Adalet Bakanı Yılmaz Tunç, "Türkiye Yüzyılı Buluşmaları" programı kapsamında Antalya’da avukatlarla bir araya geldi. Toplantıda avukatlık mesleğinin önemine vurgu yapan Bakan Tunç, yargının üç sac ayağından birini savunmanın oluşturduğunu belirterek, "Avukatlık mesleği yargının üç sac ayağından birini teşkil ediyor. Savunma. Demokratik hukuk devleti üç sütun üzerinde duruyor. Yasama, yürütme, yargı. Yasama kanunları yapıyor. Yürütme o kanunlar çerçevesinde uygulamalarını gerçekleştiriyor. Yargı da uyuşmazlıkları çözüyor. Yani üç sac ayağından biri olmadığı zaman demokratik hukuk devleti olmaz. Bu üç sac ayaktan birisi yargı. Yargı da üç sac ayak üzerinde duruyor. İddia, savunma, hüküm. Dolayısıyla iddia olmadan da savunma olmadan, hüküm olmadan birisi eksik olduğunda yargı olmaz, yargı sütunu olmadığı zaman demokratik hukuk devleti olmaz. Dolayısıyla savunma demokratik hukuk devletinin sütunlarından birisi. Savunma hakkı kutsal ve savunmayı temsil eden avukatlarımız yargının kurucu unsurlarından ve avukatlık kanunumuz birinci madde avukatlık hem serbest meslektir diyor hem de bir kamu hizmetidir diyor. Türk Ceza Kanunu’nun altıncı maddesinde de yargı görevini yapan gibi değerlendiriliyor. Dolayısıyla avukatlarımız, hakim, savcı neyse avukatlarımız da yargının olmazsa olmazı. Dolayısıyla yargı da hukuk devletinin olmazsa olmazı. O nedenle avukatlarımızın yeri özellikle demokratik hukuk devletinde yadsınamaz ve avukatlık mesleğini ne kadar kaliteli hale getirirsek yargılamanın kalitesi de o kadar artar ve vatandaşlarımızın da adalete güveni o kadar artar ve hukuk devleti gerçekleşmiş olur. Dolayısıyla meslektaşlarımıza biz önem veriyoruz" dedi.
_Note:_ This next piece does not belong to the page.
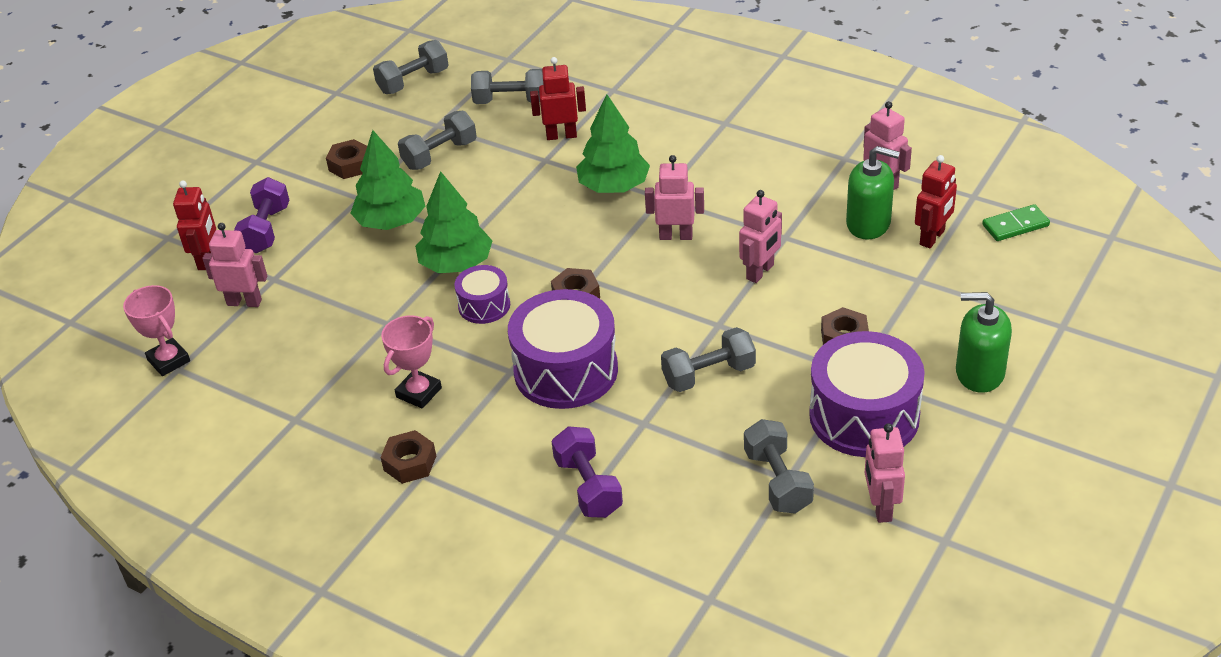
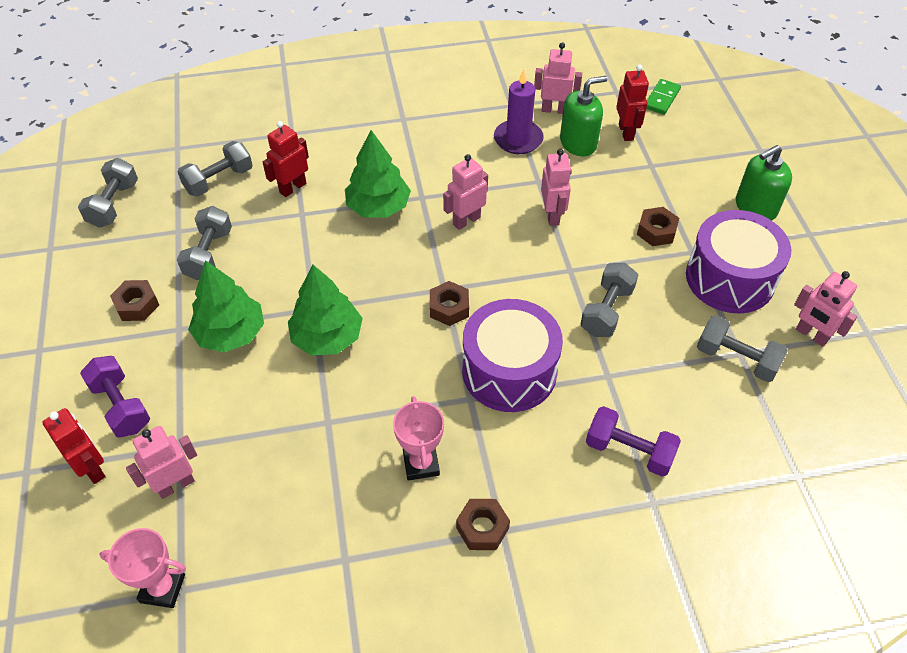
camera: 45 degrees left, 10 degrees up
(484, 305) = (389, 358): purple drum -> none
(812, 192) = (518, 139): none -> purple candle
"Yargı reform strateji belgesinde 264 hedef belirlendi"

Avukatların işlerini kolaylaştırmak ve yargının hızlandırılması için hükümetler döneminde önemli çalışmalar yapıldığını kaydeden Tunç, "Bu çalışmalar sadece hakim ve savcılarımız için değil, avukatlarımız için de. Dolayısıyla hep beraber inşallah yargıdaki kaliteyi daha da ileriye taşımak ve vatandaşlarımızın yargı hizmetlerinden memnuniyetini en üst noktaya taşımak için iddia, hüküm, savunma üçü de aynı değerde, değer görmesi gereken ayaklar, sütunlar. Yargı reform strateji belgemiz 23 Ocak’ta açıklandı. Bu belgede 264 hedefimiz var. Sayın Cumhurbaşkanımız kamuoyuyla paylaştıktan sonra biz bu hedefleri takvime bağladık ve bu takvim içerisinde gerçekleştirme gayreti içerisindeyiz. Özellikle beş ana amaç var. Kurumsal kapasitenin güçlendirilmesi, insan kaynağı kapasitesinin artırılması, ceza adaleti sisteminin etkinliğinin artırılması, hukuk yargılamalarının etkinliğinin artırılması, adalete erişimin kolaylaştırılması. Bu beş ana amaç doğrultusunda 264 hedef belirledik. Bu hedefler içerisinde savunmayı da ilgilendiren başlıklar var" ifadelerine yer verdi.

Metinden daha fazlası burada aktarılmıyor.